- [GIVEN TEXT]
Thanks everyone for your responses. The sprinkler and grass clippings idea had me in stitches. I'll start with just parking our other car on the street in front of our house. I'm always a little worried about it getting hit on the street, or just plain stolen, but the neighborhood is relatively safe so far. If that doesn't help - well, I just hapen to have one of those pesky, poorly aimed sprinker heads, too!

Thanks again for your ideas and the grins.


----------



## vdub (Jun 19, 2004)

Actually, guys, I have considered bringing in some gravel and making a dozen or so camp spots. It would be boondocking, tho. During the summer, you wouldn't even need the gravel. I have 36 acres and the portion the rv shed is on is 4 acres that are pretty level and regularly mowed. We could probably put 20 rigs on just that portion.


----------



## Twins Make 4 (Apr 25, 2004)

Sounds great VDUB, we're packing up & heading out this afternoon. See you about midday Sunday. Will the pool be open? How about a BBQ pit? Someplace for the kids to play? Playground, rec room? How about pets, can we bring them along? (over and above the kids) Either way we're pumped. See you soon.

TM4


----------



## vdub (Jun 19, 2004)

Pixel coordinate tracking data
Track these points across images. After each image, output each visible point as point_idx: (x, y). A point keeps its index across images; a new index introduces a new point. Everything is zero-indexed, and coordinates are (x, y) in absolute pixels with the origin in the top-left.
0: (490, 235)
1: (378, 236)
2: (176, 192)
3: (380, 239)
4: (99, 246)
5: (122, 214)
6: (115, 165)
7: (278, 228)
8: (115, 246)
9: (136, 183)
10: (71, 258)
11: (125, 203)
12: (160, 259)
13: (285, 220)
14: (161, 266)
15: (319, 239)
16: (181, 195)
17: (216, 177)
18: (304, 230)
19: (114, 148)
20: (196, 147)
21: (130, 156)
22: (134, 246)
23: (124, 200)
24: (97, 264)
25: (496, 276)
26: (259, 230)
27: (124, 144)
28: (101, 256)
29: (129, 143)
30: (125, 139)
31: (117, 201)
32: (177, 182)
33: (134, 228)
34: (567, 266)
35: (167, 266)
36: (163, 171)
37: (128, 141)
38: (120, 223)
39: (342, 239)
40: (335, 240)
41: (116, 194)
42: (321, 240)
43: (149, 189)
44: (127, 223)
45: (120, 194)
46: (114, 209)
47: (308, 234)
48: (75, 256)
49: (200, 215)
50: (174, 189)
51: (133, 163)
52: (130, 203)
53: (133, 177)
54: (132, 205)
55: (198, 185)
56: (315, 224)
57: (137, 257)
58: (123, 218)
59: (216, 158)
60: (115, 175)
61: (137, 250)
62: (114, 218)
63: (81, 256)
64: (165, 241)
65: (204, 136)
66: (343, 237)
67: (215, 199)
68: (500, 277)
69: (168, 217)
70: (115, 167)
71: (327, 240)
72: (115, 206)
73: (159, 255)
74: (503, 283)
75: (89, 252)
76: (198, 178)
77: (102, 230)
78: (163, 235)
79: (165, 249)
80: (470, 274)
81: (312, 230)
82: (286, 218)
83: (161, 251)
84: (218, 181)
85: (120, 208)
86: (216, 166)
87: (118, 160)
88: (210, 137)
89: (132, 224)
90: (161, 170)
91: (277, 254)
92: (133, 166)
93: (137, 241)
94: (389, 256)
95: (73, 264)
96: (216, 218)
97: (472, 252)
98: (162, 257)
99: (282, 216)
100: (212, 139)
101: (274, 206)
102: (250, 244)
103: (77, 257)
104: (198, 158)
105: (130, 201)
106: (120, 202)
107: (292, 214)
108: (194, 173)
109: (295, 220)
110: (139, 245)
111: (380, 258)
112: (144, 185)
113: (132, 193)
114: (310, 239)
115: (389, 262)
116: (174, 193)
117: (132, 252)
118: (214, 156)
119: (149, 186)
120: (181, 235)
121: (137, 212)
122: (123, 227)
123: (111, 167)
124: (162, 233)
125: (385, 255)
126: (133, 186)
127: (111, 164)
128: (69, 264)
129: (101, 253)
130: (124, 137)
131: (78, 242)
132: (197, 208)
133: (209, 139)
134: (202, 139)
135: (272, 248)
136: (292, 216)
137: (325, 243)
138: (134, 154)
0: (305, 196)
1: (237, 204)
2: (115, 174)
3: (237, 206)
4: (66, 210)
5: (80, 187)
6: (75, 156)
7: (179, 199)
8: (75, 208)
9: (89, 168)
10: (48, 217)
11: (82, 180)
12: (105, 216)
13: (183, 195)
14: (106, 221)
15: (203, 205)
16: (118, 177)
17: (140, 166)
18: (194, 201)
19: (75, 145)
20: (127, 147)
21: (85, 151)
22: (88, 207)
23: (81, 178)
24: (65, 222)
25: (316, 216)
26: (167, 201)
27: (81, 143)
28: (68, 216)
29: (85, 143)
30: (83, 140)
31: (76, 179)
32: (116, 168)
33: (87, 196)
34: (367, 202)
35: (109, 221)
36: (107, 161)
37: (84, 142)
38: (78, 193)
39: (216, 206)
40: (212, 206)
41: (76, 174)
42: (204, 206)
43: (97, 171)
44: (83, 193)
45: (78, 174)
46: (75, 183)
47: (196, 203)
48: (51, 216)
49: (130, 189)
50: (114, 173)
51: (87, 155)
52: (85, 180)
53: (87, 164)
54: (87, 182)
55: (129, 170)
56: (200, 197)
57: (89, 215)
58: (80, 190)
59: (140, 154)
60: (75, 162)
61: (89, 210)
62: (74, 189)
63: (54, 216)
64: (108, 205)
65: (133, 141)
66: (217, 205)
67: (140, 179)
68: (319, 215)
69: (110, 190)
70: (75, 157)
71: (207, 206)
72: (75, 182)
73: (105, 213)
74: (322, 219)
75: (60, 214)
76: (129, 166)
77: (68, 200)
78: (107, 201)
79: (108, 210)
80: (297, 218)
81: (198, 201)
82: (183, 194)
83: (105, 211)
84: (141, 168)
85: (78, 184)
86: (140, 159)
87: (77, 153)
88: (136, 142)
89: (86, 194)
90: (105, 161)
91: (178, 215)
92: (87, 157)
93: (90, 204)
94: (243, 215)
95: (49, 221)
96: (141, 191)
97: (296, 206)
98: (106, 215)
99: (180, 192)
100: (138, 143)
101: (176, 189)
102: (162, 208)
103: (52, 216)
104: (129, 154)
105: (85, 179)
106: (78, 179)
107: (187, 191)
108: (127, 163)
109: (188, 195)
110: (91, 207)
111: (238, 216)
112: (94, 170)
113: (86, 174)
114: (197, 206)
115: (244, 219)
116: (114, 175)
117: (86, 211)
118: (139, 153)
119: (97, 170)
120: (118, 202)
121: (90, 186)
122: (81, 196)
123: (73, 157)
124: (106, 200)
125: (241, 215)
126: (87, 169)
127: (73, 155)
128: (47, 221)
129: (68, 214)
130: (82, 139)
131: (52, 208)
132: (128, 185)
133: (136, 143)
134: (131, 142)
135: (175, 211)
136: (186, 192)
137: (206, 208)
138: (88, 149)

---

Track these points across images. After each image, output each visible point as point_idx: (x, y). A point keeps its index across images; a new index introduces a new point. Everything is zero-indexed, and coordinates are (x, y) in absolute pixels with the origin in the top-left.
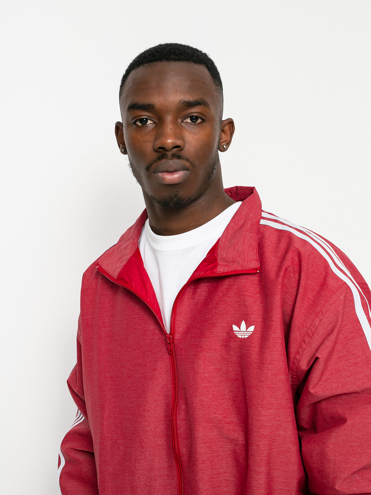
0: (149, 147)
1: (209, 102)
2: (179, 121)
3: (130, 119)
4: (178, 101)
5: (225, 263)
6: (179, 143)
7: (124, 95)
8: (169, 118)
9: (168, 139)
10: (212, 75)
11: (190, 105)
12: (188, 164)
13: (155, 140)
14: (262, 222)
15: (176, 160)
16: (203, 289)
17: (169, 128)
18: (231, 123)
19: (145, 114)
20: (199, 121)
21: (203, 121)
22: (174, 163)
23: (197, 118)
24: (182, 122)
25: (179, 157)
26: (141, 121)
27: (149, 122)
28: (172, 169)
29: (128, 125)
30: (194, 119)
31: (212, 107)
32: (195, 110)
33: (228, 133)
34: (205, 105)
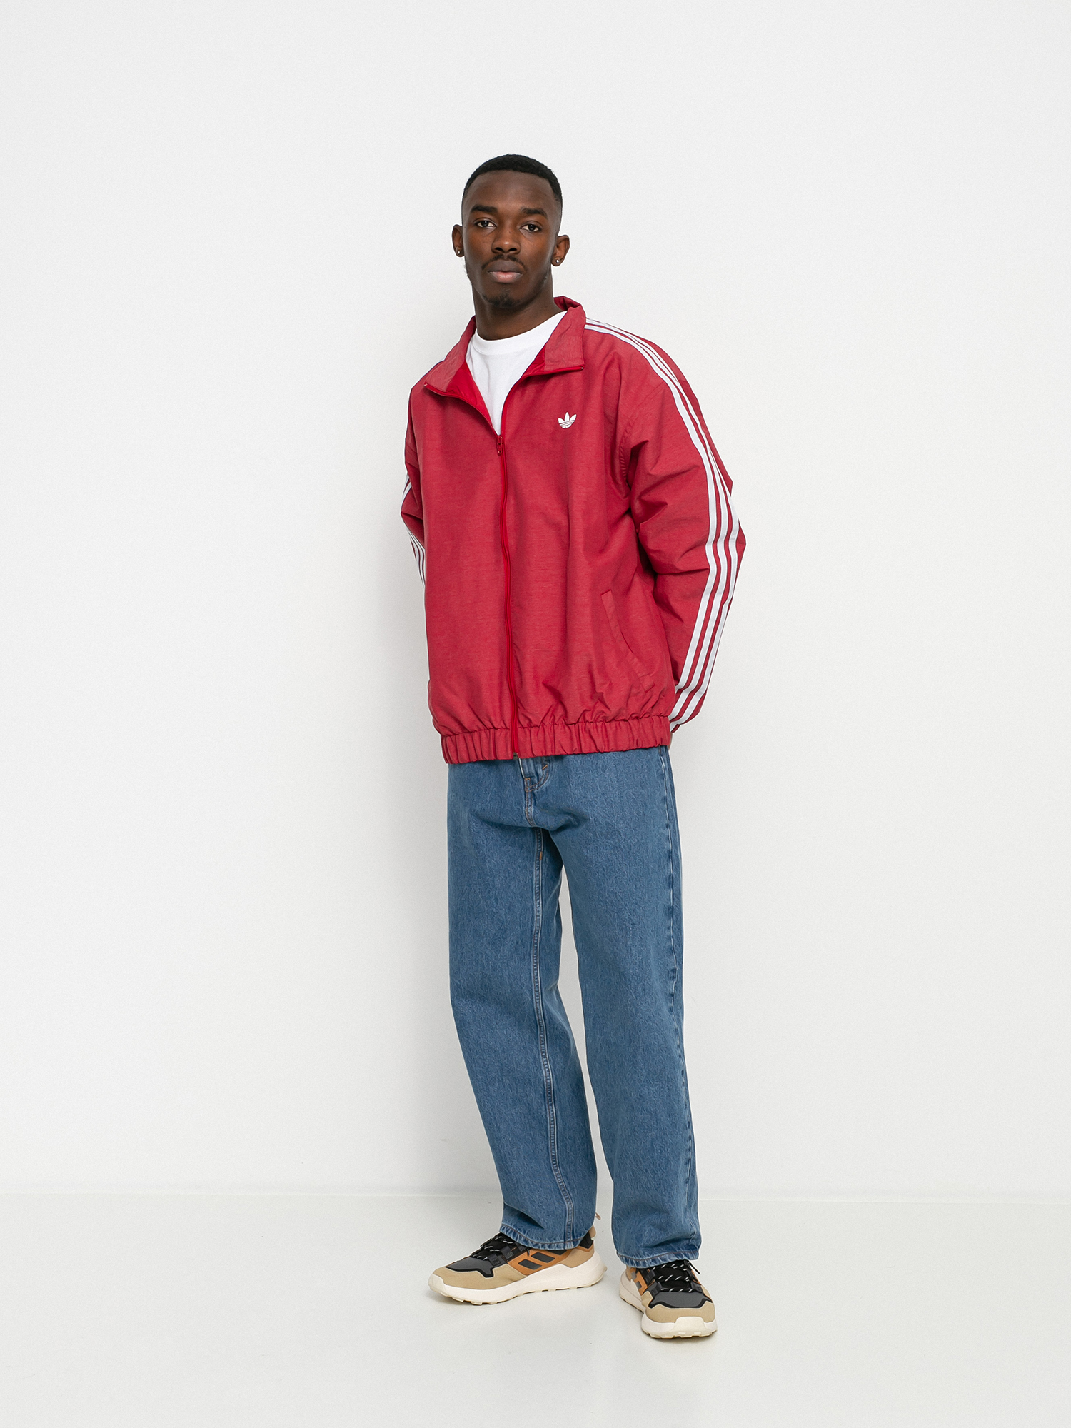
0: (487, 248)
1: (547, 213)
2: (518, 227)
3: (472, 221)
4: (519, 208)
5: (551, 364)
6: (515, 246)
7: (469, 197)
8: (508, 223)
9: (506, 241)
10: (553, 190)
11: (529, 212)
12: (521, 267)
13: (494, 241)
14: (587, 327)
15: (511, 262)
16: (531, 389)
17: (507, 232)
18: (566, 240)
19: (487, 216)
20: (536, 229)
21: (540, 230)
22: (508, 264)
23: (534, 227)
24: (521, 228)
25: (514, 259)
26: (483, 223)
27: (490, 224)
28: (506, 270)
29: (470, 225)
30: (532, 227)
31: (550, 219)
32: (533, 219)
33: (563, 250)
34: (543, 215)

* * *

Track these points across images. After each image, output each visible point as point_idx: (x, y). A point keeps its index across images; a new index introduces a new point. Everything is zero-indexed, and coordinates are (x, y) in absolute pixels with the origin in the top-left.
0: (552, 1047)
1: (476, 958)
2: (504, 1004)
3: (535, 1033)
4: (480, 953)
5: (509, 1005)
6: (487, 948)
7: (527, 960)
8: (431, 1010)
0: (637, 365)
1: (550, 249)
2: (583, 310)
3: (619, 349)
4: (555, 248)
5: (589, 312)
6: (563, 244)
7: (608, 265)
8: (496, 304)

- [WORK INSTRUCTION]
Could you continue the forum thread about RV parking and camp spots from the point where it stops? The listing stands apart from the forum thread as separate material.

- [ANSWER TO THIS EXERCISE]
The pasture has a creek running thru it, but I don't think I would want to swim in it. And, yeap, their is a fire pit -- two actually.


----------



## Thor (Apr 7, 2004)

vdub

I am assuming your neighbours do not complain.









Can you see your neighbours? Looks like a real nice spot.









I am in for a rally in your front yard









Thor


----------



## BigBadBrain (Aug 26, 2004)

Ya-hoo VDUB! - I love the Palouse. How 'bout a harvest roundup?


----------



## California Jim (Dec 11, 2003)

Rally In Pullman!


----------



## Kenstand (Mar 25, 2004)

Yippee an Outback party at Vdub's!!!

I can see it now, this will like a family style Woodstock of the west.








sunny







sunny







sunny







sunny


----------



## NDJollyMon (Aug 22, 2003)

Yea...I'll take a reservation too.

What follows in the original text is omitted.